Alex Ellis

Profile
- Position: Tight end

Personal information
- Born: February 10, 1993 (age 33) Delmar, Delaware, U.S.
- Listed height: 6 ft 4 in (1.93 m)
- Listed weight: 245 lb (111 kg)

Career information
- High school: Delmar
- College: Tennessee
- NFL draft: 2016: undrafted

Career history
- Tennessee Titans (2016)*; Jacksonville Jaguars (2016); New Orleans Saints (2017–2018)*; Kansas City Chiefs (2018); Philadelphia Eagles (2019); New England Patriots (2020)*; Las Vegas Raiders (2021)*; Arizona Cardinals (2021–2022)*; Arlington Renegades (2023); DC Defenders (2023–2024);
- * Offseason and/or practice squad member only

Career NFL statistics
- Receptions: 3
- Receiving yards: 11
- Stats at Pro Football Reference

= Alex Ellis (American football) =

American football player (born 1993)

Alexander Colby Ellis (born February 10, 1993) is an American football tight end. He was signed by the Tennessee Titans as an undrafted free agent after the 2016 NFL draft. He played college football at Tennessee.

==College career==
Ellis attended the University of Tennessee, where he played as a tight end for the Tennessee football team. In the 2014 and 2015 seasons, he totaled 14 receptions for 232 yards and one touchdown.

==Professional career==

Pre-draft measurables
| Height | Weight | Arm length | Hand span | Wingspan | 40-yard dash | 10-yard split | 20-yard split | 20-yard shuttle | Three-cone drill | Vertical jump | Broad jump | Bench press |
| 6 ft 4+1⁄2 in (1.94 m) | 253 lb (115 kg) | 32+1⁄8 in (0.82 m) | 9+1⁄2 in (0.24 m) | 6 ft 6+1⁄2 in (1.99 m) | 4.79 s | 1.60 s | 2.69 s | 4.37 s | 6.87 s | 34.5 in (0.88 m) | 10 ft 1 in (3.07 m) | 20 reps |
All values from Pro Day

===Tennessee Titans===
On May 9, 2016, Ellis signed with the Tennessee Titans as an undrafted free agent. On September 2, Ellis was waived by the Titans as part of final roster cuts.
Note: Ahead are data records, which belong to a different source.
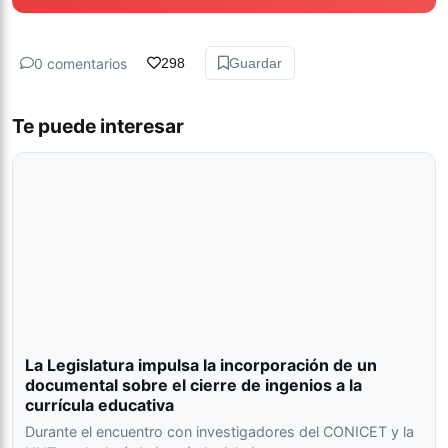
0 comentarios
298
Guardar
Te puede interesar
La Legislatura impulsa la incorporación de un
documental sobre el cierre de ingenios a la
currícula educativa
Durante el encuentro con investigadores del CONICET y la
===Jacksonville Jaguars===
On September 5, 2016, Ellis was signed to the Jacksonville Jaguars' practice squad. On November 26, he was promoted to their active roster, where he played his first NFL game against the Buffalo Bills.

On September 2, 2017, Ellis was waived by the Jaguars.

===New Orleans Saints===
On November 29, 2017, Ellis was signed to the New Orleans Saints' practice squad. He signed a reserve/future contract with the Saints on January 16, 2018. On May 7, Ellis was waived by the Saints.

===Kansas City Chiefs===
On May 8, 2018, Ellis was claimed off waivers by the Kansas City Chiefs. He was waived with an injury designation by the Chiefs on October 2. After going unclaimed on waivers, the Chiefs placed him on injured reserve.

===Philadelphia Eagles===
On August 2, 2019, Ellis was signed by the Philadelphia Eagles. He was waived during final roster cuts on August 31, and re-signed to the team's practice squad the next day. On September 6, he was promoted to the 53-man roster as the team's third tight end. He was waived again on September 10, and re-signed to the team's practice squad on September 11. He was promoted to the team's active roster again on September 17. After suffering a knee injury in Week 4 against the Green Bay Packers, Ellis was waived/injured on October 4, and subsequently reverted to the team's injured reserve list after clearing waivers on October 7. He was waived from injured reserve with an injury settlement on October 15. He was re-signed to the practice squad on December 16. He signed a reserve/future contract with the Eagles on January 6, 2020. Ellis was waived by the Eagles on July 17.

=== New England Patriots ===
On August 17, 2020, Ellis was signed by the New England Patriots. On August 22, he was waived.

===Las Vegas Raiders===
On June 3, 2021, Ellis signed with the Las Vegas Raiders. He was waived on August 31.

===Arizona Cardinals===
On November 9, 2021, Ellis was signed to the practice squad of the Arizona Cardinals. He signed a reserve/future contract with the Cardinals on January 19, 2022. He was released on July 26.

===Arlington Renegades===
In November 2022, Ellis was selected by the Arlington Renegades in the eighth round, 58th overall, of Phase 1 of the 2023 XFL draft.

===DC Defenders===
On March 6, 2023, Ellis was traded by Arlington in a three-way trade with the Orlando Guardians to the DC Defenders. He finished the season with eight receptions for 59 yards and four touchdowns. Ellis re-signed with the team on March 11, 2024.